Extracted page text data

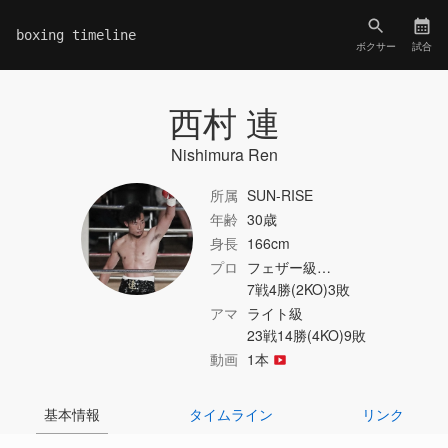
boxing timeline
ボクサー
試合
西村 連
Nishimura Ren
所属
SUN-RISE
年齢
30歳
身長
166cm
プロ
フェザー級…
7戦4勝(2KO)3敗
アマ
ライト級
23戦14勝(4KO)9敗
動画
1本
基本情報
タイムライン
リンク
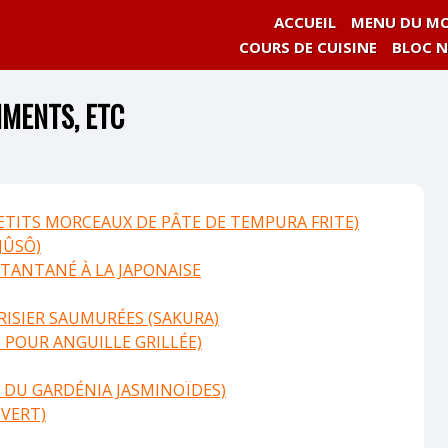
ACCUEIL
MENU DU MO
COURS DE CUISINE
BLOC 
MENTS, ETC
TITS MORCEAUX DE PÂTE DE TEMPURA FRITE)
JÛSÔ)
TANTANÉ À LA JAPONAISE
ERISIER SAUMURÉES (SAKURA)
 POUR ANGUILLE GRILLÉE)
T DU GARDÉNIA JASMINOÏDES)
VERT)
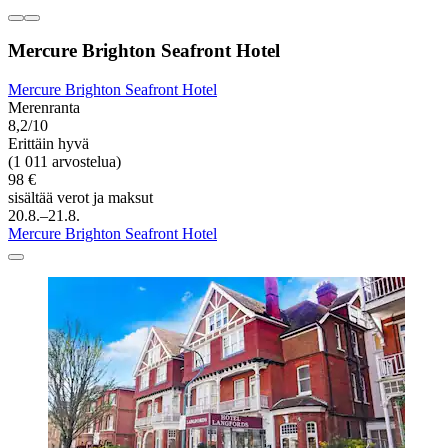
Mercure Brighton Seafront Hotel
Mercure Brighton Seafront Hotel
Merenranta
8,2/10
Erittäin hyvä
(1 011 arvostelua)
98 €
sisältää verot ja maksut
20.8.–21.8.
Mercure Brighton Seafront Hotel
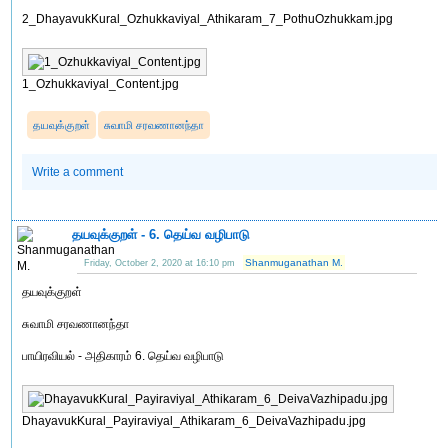
2_DhayavukKural_Ozhukkaviyal_Athikaram_7_PothuOzhukkam.jpg
1_Ozhukkaviyal_Content.jpg
தயவுக்குறள்
சுவாமி சரவணானந்தா
Write a comment
தயவுக்குறள் - 6. தெய்வ வழிபாடு
Shanmuganathan M.
Friday, October 2, 2020 at 16:10 pm
தயவுக்குறள்
சுவாமி சரவணானந்தா
பாயிரவியல் - அதிகாரம் 6. தெய்வ வழிபாடு
DhayavukKural_Payiraviyal_Athikaram_6_DeivaVazhipadu.jpg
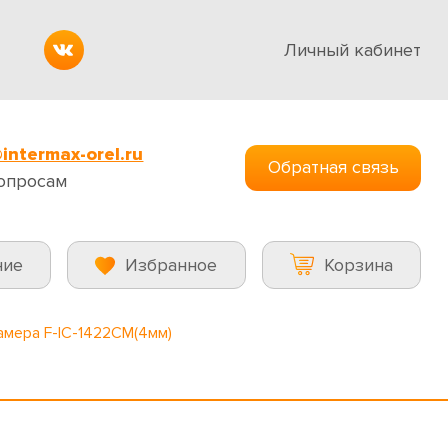
Личный кабинет
intermax-orel.ru
Обратная связь
опросам
ние
Избранное
Корзина
амера F-IC-1422CM(4мм)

▶ **DESCRIPTION OF THE TASK**:
Copy the text lines from every row above exactly, leaving out the picture markers.

▶ **RESPONSE AREA**:
boxing timeline
ボクサー
試合
西村 連
Nishimura Ren
所属
SUN-RISE
年齢
30歳
身長
166cm
プロ
フェザー級…
7戦4勝(2KO)3敗
アマ
ライト級
23戦14勝(4KO)9敗
動画
1本
基本情報
タイムライン
リンク
ACCUEIL
MENU DU MO
COURS DE CUISINE
BLOC 
MENTS, ETC
TITS MORCEAUX DE PÂTE DE TEMPURA FRITE)
JÛSÔ)
TANTANÉ À LA JAPONAISE
ERISIER SAUMURÉES (SAKURA)
 POUR ANGUILLE GRILLÉE)
T DU GARDÉNIA JASMINOÏDES)
VERT)
Mercure Brighton Seafront Hotel
Mercure Brighton Seafront Hotel
Merenranta
8,2/10
Erittäin hyvä
(1 011 arvostelua)
98 €
sisältää verot ja maksut
20.8.–21.8.
Mercure Brighton Seafront Hotel
2_DhayavukKural_Ozhukkaviyal_Athikaram_7_PothuOzhukkam.jpg
1_Ozhukkaviyal_Content.jpg
தயவுக்குறள்
சுவாமி சரவணானந்தா
Write a comment
தயவுக்குறள் - 6. தெய்வ வழிபாடு
Shanmuganathan M.
Friday, October 2, 2020 at 16:10 pm
தயவுக்குறள்
சுவாமி சரவணானந்தா
பாயிரவியல் - அதிகாரம் 6. தெய்வ வழிபாடு
DhayavukKural_Payiraviyal_Athikaram_6_DeivaVazhipadu.jpg
Личный кабинет
intermax-orel.ru
Обратная связь
опросам
ние
Избранное
Корзина
амера F-IC-1422CM(4мм)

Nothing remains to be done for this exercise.